By Noel Randewich
LAS VEGAS (Reuters) - Nvidia offered a sneak preview of a hand-held gaming device, powered by its latest "Tegra 4" processor, that it hopes will help it go up against Sony Corp, Microsoft Corp and other device makers in consumer gaming.
Called "Project Shield", the device - a cross between the controller familiar to most console gamers and a small tablet display - will be sold direct to consumers, an unusual move for a company best known for computer graphics cards and mobile processors.
The unveiling late on Sunday took the industry by surprise. Nvidia offered few details beyond basic specifications. Executives said that when it launches, it will be able to run Google Android games now found on smartphones and tablets. It can also stream games from PCs.
"Everything you do with your Android device just works here," Chief Executive Jen-Hsun Huang told reporters in Las Vegas ahead of the Consumer Electronics Show.
"This is the culmination of five years of work."
Nvidia is keeping a tight lid on Project Shield, with only a handful of closely guarded prototypes circulating within the company, a source at Nvidia told Reuters. Huang would not say when the device -- or the Tegra 4 that powers it -- will begin selling, or at what price.
Tablets and smartphones support limited control functions like swiping and tapping. By integrating a controller with a screen, Nvidia may be angling for hardcore gamers who play shooter and other intense action games on consoles.
Developers have not yet been successful in bringing such titles to mobile devices like the Apple iPad, analysts say.
"At first glance, this does seem more primed for attacking the mobile and tablet consumer sector rather than impacting the Microsoft or Sony HD console experience," said Jesse Divnich, an analyst at video game research firm EEDAR.
Others said Nvidia may be trying to vie for a bigger slice of the console gaming market. Microsoft now uses graphics chips from rival Advanced Micro Devices Inc for its Xbox, the market leader.
Apart from a growing assortment of game-capable tablets and smartphones, Sony and Microsoft are both expected to release next-generation versions of the PlayStation and Xbox this year.
Nvidia's new device will support the popular game digital download service "Steam", bringing on board top-selling titles like "Assassin's Creed" and "Battlefield 3".
"Nvidia has really been a hardware consumer-facing company for nearly 15 years in the graphics card business," PJ McNealy, CEO of Digital World Research, said. "It'll be a challenge to leverage that legacy into a broader hardware business."

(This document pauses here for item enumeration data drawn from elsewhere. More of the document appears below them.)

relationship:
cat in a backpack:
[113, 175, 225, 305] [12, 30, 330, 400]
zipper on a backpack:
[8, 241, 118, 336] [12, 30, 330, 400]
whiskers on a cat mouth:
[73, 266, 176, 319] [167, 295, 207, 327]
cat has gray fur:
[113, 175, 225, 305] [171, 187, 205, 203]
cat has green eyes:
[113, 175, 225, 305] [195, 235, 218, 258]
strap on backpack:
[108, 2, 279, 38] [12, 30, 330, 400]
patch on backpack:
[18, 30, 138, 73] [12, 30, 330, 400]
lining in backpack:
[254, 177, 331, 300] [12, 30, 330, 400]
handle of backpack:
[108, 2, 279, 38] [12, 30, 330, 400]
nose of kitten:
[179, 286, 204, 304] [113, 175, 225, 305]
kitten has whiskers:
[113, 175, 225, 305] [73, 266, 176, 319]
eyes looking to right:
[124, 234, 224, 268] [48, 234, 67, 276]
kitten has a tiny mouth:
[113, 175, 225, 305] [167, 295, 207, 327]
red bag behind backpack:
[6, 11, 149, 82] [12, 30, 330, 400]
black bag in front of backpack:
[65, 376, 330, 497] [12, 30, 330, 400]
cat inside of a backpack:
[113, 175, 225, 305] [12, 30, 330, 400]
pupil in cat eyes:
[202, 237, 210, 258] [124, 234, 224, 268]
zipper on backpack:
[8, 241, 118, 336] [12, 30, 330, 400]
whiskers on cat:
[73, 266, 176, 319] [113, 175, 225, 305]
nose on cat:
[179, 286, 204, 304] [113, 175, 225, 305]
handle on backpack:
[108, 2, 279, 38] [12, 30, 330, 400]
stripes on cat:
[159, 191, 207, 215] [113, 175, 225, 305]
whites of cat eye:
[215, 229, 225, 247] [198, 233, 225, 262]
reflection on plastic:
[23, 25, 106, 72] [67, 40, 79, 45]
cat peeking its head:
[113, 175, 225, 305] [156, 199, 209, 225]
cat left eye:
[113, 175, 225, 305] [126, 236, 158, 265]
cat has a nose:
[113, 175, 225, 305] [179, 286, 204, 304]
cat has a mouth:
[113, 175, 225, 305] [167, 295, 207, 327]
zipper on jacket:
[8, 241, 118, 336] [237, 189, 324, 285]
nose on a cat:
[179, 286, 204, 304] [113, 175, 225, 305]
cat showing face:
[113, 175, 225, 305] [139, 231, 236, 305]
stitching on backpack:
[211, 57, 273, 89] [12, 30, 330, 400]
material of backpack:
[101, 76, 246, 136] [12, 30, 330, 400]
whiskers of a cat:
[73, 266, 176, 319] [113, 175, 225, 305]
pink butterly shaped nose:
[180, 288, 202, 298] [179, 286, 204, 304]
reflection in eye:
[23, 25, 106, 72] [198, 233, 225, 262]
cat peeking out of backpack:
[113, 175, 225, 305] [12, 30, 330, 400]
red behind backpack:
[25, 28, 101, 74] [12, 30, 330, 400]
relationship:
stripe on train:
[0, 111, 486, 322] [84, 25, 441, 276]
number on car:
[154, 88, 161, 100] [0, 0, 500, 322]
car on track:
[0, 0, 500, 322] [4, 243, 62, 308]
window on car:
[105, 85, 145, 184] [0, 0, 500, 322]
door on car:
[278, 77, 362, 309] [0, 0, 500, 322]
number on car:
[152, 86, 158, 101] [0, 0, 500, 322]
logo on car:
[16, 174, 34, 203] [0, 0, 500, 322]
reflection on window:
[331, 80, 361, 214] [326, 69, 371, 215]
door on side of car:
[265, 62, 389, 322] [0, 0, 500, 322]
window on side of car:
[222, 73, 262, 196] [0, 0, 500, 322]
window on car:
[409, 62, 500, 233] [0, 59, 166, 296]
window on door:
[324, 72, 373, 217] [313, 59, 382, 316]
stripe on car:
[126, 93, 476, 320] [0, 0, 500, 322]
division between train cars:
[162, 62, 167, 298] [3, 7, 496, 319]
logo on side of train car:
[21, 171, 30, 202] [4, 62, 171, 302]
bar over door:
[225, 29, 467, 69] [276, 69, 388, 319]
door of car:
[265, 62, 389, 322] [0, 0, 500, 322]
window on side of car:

Beyond gaming, entertainment features like Hulu and Netflix have become a unique selling point for Sony's PlayStation and Microsoft's Xbox consoles.
"Nvidia is many years way from trying to penetrate that market," Divnich said.
With PC sales suffering due to economic uncertainty and a growing consumer preference for tablets, Nvidia has also staked its future on leveraging its graphics expertise to make high-performance processors for mobile devices.
The Tegra 4 chip, with four central processing cores, will be Nvidia's first to include LTE technology for high-speed telecommunication networks.
The company has made inroads in tablets but competition from larger rival Qualcomm has some on Wall Street concerned the company may struggle to keep its mobile business growing fast. Qualcomm already offers 4G technology in its chips.
Huang said Nvidia's newest Tegra boasts improved image processing capabilities for digital cameras in phones and tablets. Huang also said the Tegra 4 chip lets tablets load web pages more quickly than devices using rival chips.
The previous Tegra 3 is used in Google's Nexus 7, one of only a handful of tablets to make inroads against Apple's iPads. The Tegra 3 chip is also used in Microsoft's recently launched Surface tablet.
At the event, Huang also introduced a cloud product called the Nvidia Grid, a server and software package designed to remotely handle graphics computations for video games instead of on consoles like the Xbox in game-players' living rooms.
He said Nvidia would sell the Nvidia Grid packages to companies interested in hosting and streaming cloud-based video games.